Put it this way; it’s very likely that the left-leaning Huffington Post actually wanted Clinton to win the US election, so they were much less likely to question its forecast of a Clinton landslide.
“Pollsters need to get a representative sample, estimate the likelihood of a person actually voting, make many justified and unjustified assumptions, and avoid following their conscious and unconscious biases,” said Gregory Piatetsky-Shapiro, data scientist and editor of KDNuggets.
Quite simply, there are too many variables. “If we toss a 100 million fair coins, we can predict the estimated number of heads and tails quite accurately. But using polling to predict the votes of 100 million people is much more difficult,” Piatetsky-Shapiro added.
So, as Donald Trump prepares to enter the White House, what have we learned? Trump’s victory certainly isn’t the “death of data”, as Republican strategist Mike Murphy told MSNBC. In fact, some analysts did predict that Trump would win the race to the White House despite losing the popular vote.
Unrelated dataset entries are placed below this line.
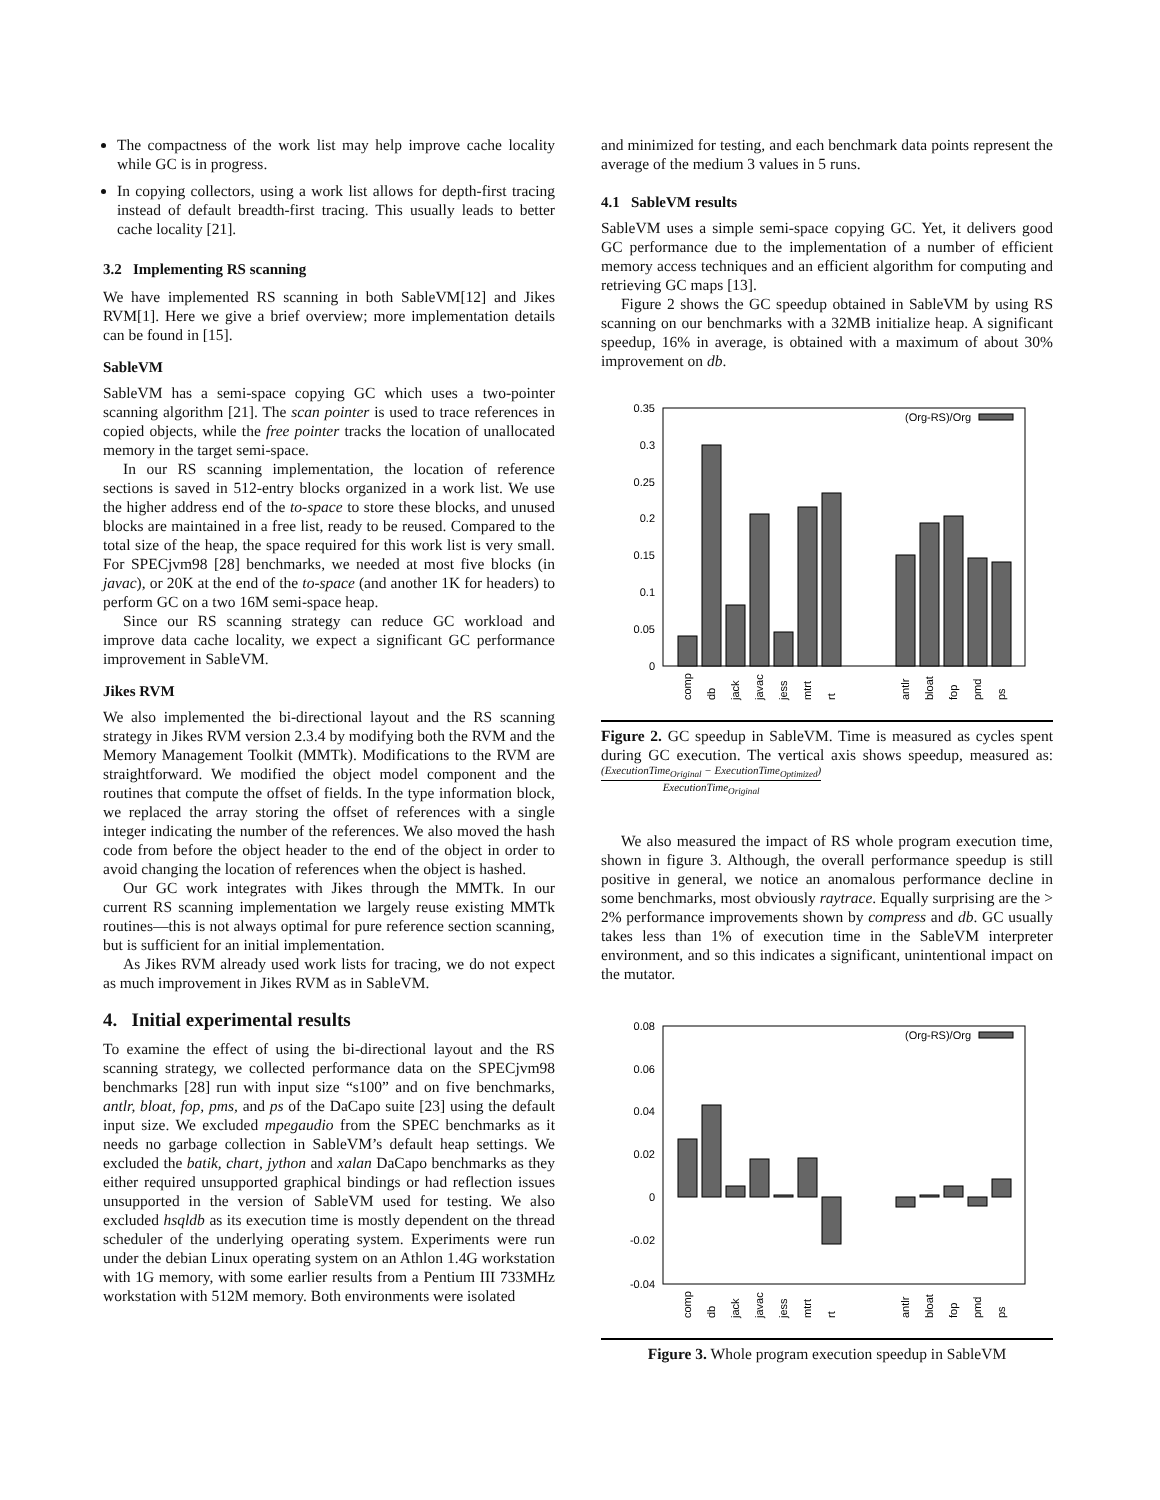The compactness of the work list may help improve cache locality while GC is in progress.
In copying collectors, using a work list allows for depth-first tracing instead of default breadth-first tracing. This usually leads to better cache locality [21].
3.2 Implementing RS scanning
We have implemented RS scanning in both SableVM[12] and Jikes RVM[1]. Here we give a brief overview; more implementation details can be found in [15].
SableVM
SableVM has a semi-space copying GC which uses a two-pointer scanning algorithm [21]. The scan pointer is used to trace references in copied objects, while the free pointer tracks the location of unallocated memory in the target semi-space.
In our RS scanning implementation, the location of reference sections is saved in 512-entry blocks organized in a work list. We use the higher address end of the to-space to store these blocks, and unused blocks are maintained in a free list, ready to be reused. Compared to the total size of the heap, the space required for this work list is very small. For SPECjvm98 [28] benchmarks, we needed at most five blocks (in javac), or 20K at the end of the to-space (and another 1K for headers) to perform GC on a two 16M semi-space heap.
Since our RS scanning strategy can reduce GC workload and improve data cache locality, we expect a significant GC performance improvement in SableVM.
Jikes RVM
We also implemented the bi-directional layout and the RS scanning strategy in Jikes RVM version 2.3.4 by modifying both the RVM and the Memory Management Toolkit (MMTk). Modifications to the RVM are straightforward. We modified the object model component and the routines that compute the offset of fields. In the type information block, we replaced the array storing the offset of references with a single integer indicating the number of the references. We also moved the hash code from before the object header to the end of the object in order to avoid changing the location of references when the object is hashed.
Our GC work integrates with Jikes through the MMTk. In our current RS scanning implementation we largely reuse existing MMTk routines—this is not always optimal for pure reference section scanning, but is sufficient for an initial implementation.
As Jikes RVM already used work lists for tracing, we do not expect as much improvement in Jikes RVM as in SableVM.
4. Initial experimental results
To examine the effect of using the bi-directional layout and the RS scanning strategy, we collected performance data on the SPECjvm98 benchmarks [28] run with input size “s100” and on five benchmarks, antlr, bloat, fop, pms, and ps of the DaCapo suite [23] using the default input size. We excluded mpegaudio from the SPEC benchmarks as it needs no garbage collection in SableVM’s default heap settings. We excluded the batik, chart, jython and xalan DaCapo benchmarks as they either required unsupported graphical bindings or had reflection issues unsupported in the version of SableVM used for testing. We also excluded hsqldb as its execution time is mostly dependent on the thread scheduler of the underlying operating system. Experiments were run under the debian Linux operating system on an Athlon 1.4G workstation with 1G memory, with some earlier results from a Pentium III 733MHz workstation with 512M memory. Both environments were isolated
and minimized for testing, and each benchmark data points represent the average of the medium 3 values in 5 runs.
4.1 SableVM results
SableVM uses a simple semi-space copying GC. Yet, it delivers good GC performance due to the implementation of a number of efficient memory access techniques and an efficient algorithm for computing and retrieving GC maps [13].
Figure 2 shows the GC speedup obtained in SableVM by using RS scanning on our benchmarks with a 32MB initialize heap. A significant speedup, 16% in average, is obtained with a maximum of about 30% improvement on db.
0
0.05
0.1
0.15
0.2
0.25
0.3
0.35
(Org-RS)/Org
comp
db
jack
javac
jess
mtrt
rt
antlr
bloat
fop
pmd
ps
Figure 2. GC speedup in SableVM. Time is measured as cycles spent during GC execution. The vertical axis shows speedup, measured as: (ExecutionTime<sub>Original</sub> − ExecutionTime<sub>Optimized</sub>) ExecutionTime<sub>Original</sub>
We also measured the impact of RS whole program execution time, shown in figure 3. Although, the overall performance speedup is still positive in general, we notice an anomalous performance decline in some benchmarks, most obviously raytrace. Equally surprising are the > 2% performance improvements shown by compress and db. GC usually takes less than 1% of execution time in the SableVM interpreter environment, and so this indicates a significant, unintentional impact on the mutator.
0.08
0.06
0.04
0.02
0
-0.02
-0.04
(Org-RS)/Org
comp
db
jack
javac
jess
mtrt
rt
antlr
bloat
fop
pmd
ps
Figure 3. Whole program execution speedup in SableVM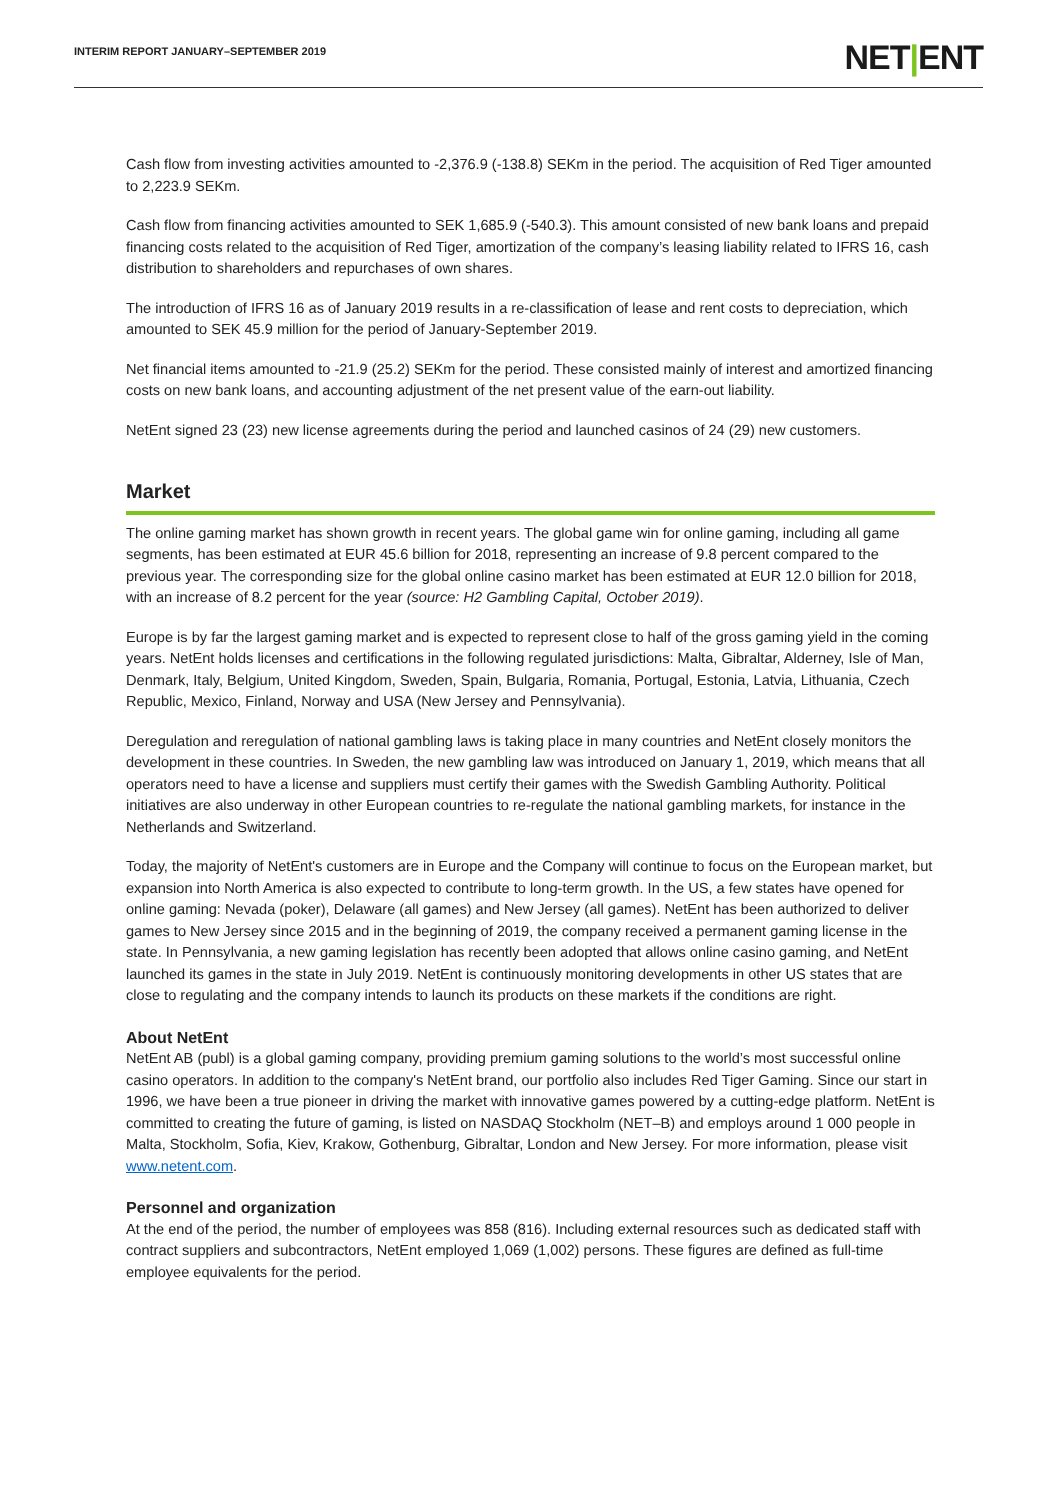INTERIM REPORT JANUARY–SEPTEMBER 2019
NET|ENT
Cash flow from investing activities amounted to -2,376.9 (-138.8) SEKm in the period. The acquisition of Red Tiger amounted to 2,223.9 SEKm.
Cash flow from financing activities amounted to SEK 1,685.9 (-540.3). This amount consisted of new bank loans and prepaid financing costs related to the acquisition of Red Tiger, amortization of the company’s leasing liability related to IFRS 16, cash distribution to shareholders and repurchases of own shares.
The introduction of IFRS 16 as of January 2019 results in a re-classification of lease and rent costs to depreciation, which amounted to SEK 45.9 million for the period of January-September 2019.
Net financial items amounted to -21.9 (25.2) SEKm for the period. These consisted mainly of interest and amortized financing costs on new bank loans, and accounting adjustment of the net present value of the earn-out liability.
NetEnt signed 23 (23) new license agreements during the period and launched casinos of 24 (29) new customers.
Market
The online gaming market has shown growth in recent years. The global game win for online gaming, including all game segments, has been estimated at EUR 45.6 billion for 2018, representing an increase of 9.8 percent compared to the previous year. The corresponding size for the global online casino market has been estimated at EUR 12.0 billion for 2018, with an increase of 8.2 percent for the year (source: H2 Gambling Capital, October 2019).
Europe is by far the largest gaming market and is expected to represent close to half of the gross gaming yield in the coming years. NetEnt holds licenses and certifications in the following regulated jurisdictions: Malta, Gibraltar, Alderney, Isle of Man, Denmark, Italy, Belgium, United Kingdom, Sweden, Spain, Bulgaria, Romania, Portugal, Estonia, Latvia, Lithuania, Czech Republic, Mexico, Finland, Norway and USA (New Jersey and Pennsylvania).
Deregulation and reregulation of national gambling laws is taking place in many countries and NetEnt closely monitors the development in these countries. In Sweden, the new gambling law was introduced on January 1, 2019, which means that all operators need to have a license and suppliers must certify their games with the Swedish Gambling Authority. Political initiatives are also underway in other European countries to re-regulate the national gambling markets, for instance in the Netherlands and Switzerland.
Today, the majority of NetEnt's customers are in Europe and the Company will continue to focus on the European market, but expansion into North America is also expected to contribute to long-term growth. In the US, a few states have opened for online gaming: Nevada (poker), Delaware (all games) and New Jersey (all games). NetEnt has been authorized to deliver games to New Jersey since 2015 and in the beginning of 2019, the company received a permanent gaming license in the state. In Pennsylvania, a new gaming legislation has recently been adopted that allows online casino gaming, and NetEnt launched its games in the state in July 2019. NetEnt is continuously monitoring developments in other US states that are close to regulating and the company intends to launch its products on these markets if the conditions are right.
About NetEnt
NetEnt AB (publ) is a global gaming company, providing premium gaming solutions to the world’s most successful online casino operators. In addition to the company's NetEnt brand, our portfolio also includes Red Tiger Gaming. Since our start in 1996, we have been a true pioneer in driving the market with innovative games powered by a cutting-edge platform. NetEnt is committed to creating the future of gaming, is listed on NASDAQ Stockholm (NET–B) and employs around 1 000 people in Malta, Stockholm, Sofia, Kiev, Krakow, Gothenburg, Gibraltar, London and New Jersey. For more information, please visit www.netent.com.
Personnel and organization
At the end of the period, the number of employees was 858 (816). Including external resources such as dedicated staff with contract suppliers and subcontractors, NetEnt employed 1,069 (1,002) persons. These figures are defined as full-time employee equivalents for the period.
Data scientists at NBC even predicted that Hillary would be on the ticket ahead of Joe Biden back in 2014 – so it’s safe to say that the polls are right more times than they’re wrong.
The polling in the 2016 US election was fundamentally flawed.
Only the analysts can say how reliable the data they polled really was; it’s clear that they didn’t reach a fair demographic of voters, and, as a result, the data was never going to be accurate. Strike one.
There was no precedent for the now infamous campaign between Clinton and Trump. Strike two.
There was clear elements of bias in how the data was collected and presented to the general public. Strike three.
The biggest question still lingering over the election is whether there’s an overreliance on the polls. Even when done correctly, polling data is rarely 100% accurate and often inconclusive. Like all political discourse it should be approached with caution – and questioned every step of the way.